The war of rhetoric between the two countries' maritime authorities, and most recently the militaries, could take an abrupt turn into a physical one at any time.

Still, even a Chinese People's Liberation Army general known for hawkish utterances told the forum that the situation, while "tense" militarily, remains "controllable".

But such control entails a shared political will; a shared willingness to sort things out and find a solution acceptable to both parties. Which seems out of the question at present as Shinzo Abe, the Japanese prime minister, remains stubbornly resistant to acknowledging a territorial dispute exists over the Diaoyu Islands, and he accuses Beijing of refusing to talk, knowing full well that it will not do so until the dispute is acknowledged.

In a Saturday interview with The Wall Street Journal, Abe again repeated his old trick of thief crying thief, condemning China for attempting to change the status quo by force, rather than by rule of law.

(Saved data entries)

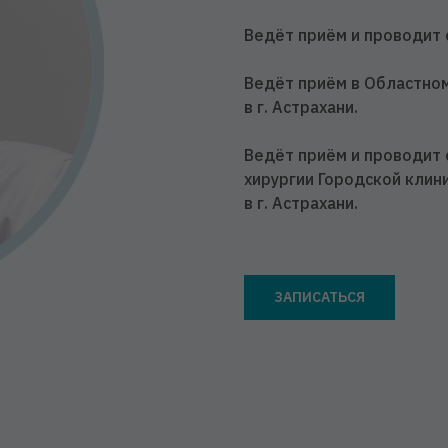
Ведёт приём и проводит 
Ведёт приём в Областно
в г. Астрахани.
Ведёт приём и проводит 
хирургии Городской клин
в г. Астрахани.
ЗАПИСАТЬСЯ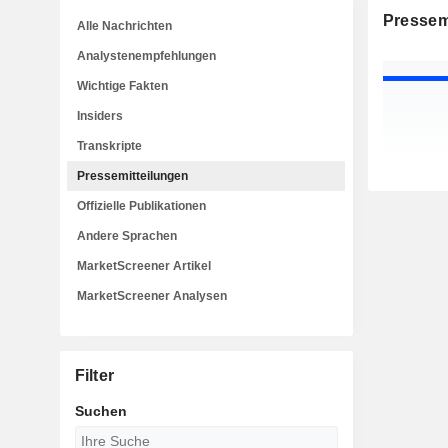
Pressem
Alle Nachrichten
Analystenempfehlungen
Wichtige Fakten
Insiders
Transkripte
Pressemitteilungen
Offizielle Publikationen
Andere Sprachen
MarketScreener Artikel
MarketScreener Analysen
Filter
Suchen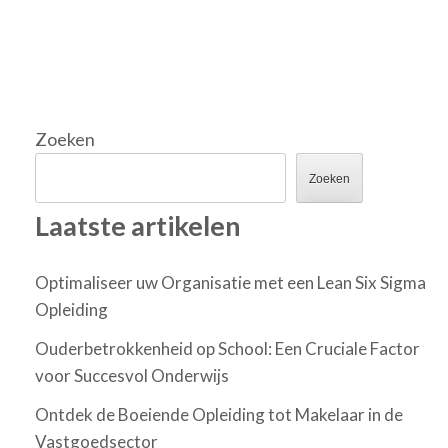
Zoeken
Zoeken
Laatste artikelen
Optimaliseer uw Organisatie met een Lean Six Sigma
Opleiding
Ouderbetrokkenheid op School: Een Cruciale Factor
voor Succesvol Onderwijs
Ontdek de Boeiende Opleiding tot Makelaar in de
Vastgoedsector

WHAT TO WORK ON ->
1/ Summarize the passage on China–Japan tensions over the Diaoyu Islands in two sentences.
2/ Carry the passage on China–Japan tensions over the Diaoyu Islands forward from its final sentence.

ANSWERS PROVIDED ->
1/ The passage warns that the war of rhetoric between Chinese and Japanese maritime authorities and militaries could turn physical at any time, though a hawkish Chinese People's Liberation Army general told the forum the situation remains "controllable." It argues that such control requires a shared political will, which seems out of the question because Japanese Prime Minister Shinzo Abe refuses to acknowledge a territorial dispute over the islands while accusing Beijing of refusing to talk and, in a Saturday interview with The Wall Street Journal, of trying to change the status quo by force.

2/
Our relations with Japan had been fine for decades thanks to the political wisdom of leaders of both countries that managed to keep the territorial dispute in the background. Those days, however, are gone.

On Saturday, Abe was at it again, saying that countering China in Asia is one way for his country to "contribute" to making the world a better place.

We see no proper starting point for sensible consultation with Abe, who is clearly determined to press ahead with his brinkmanship.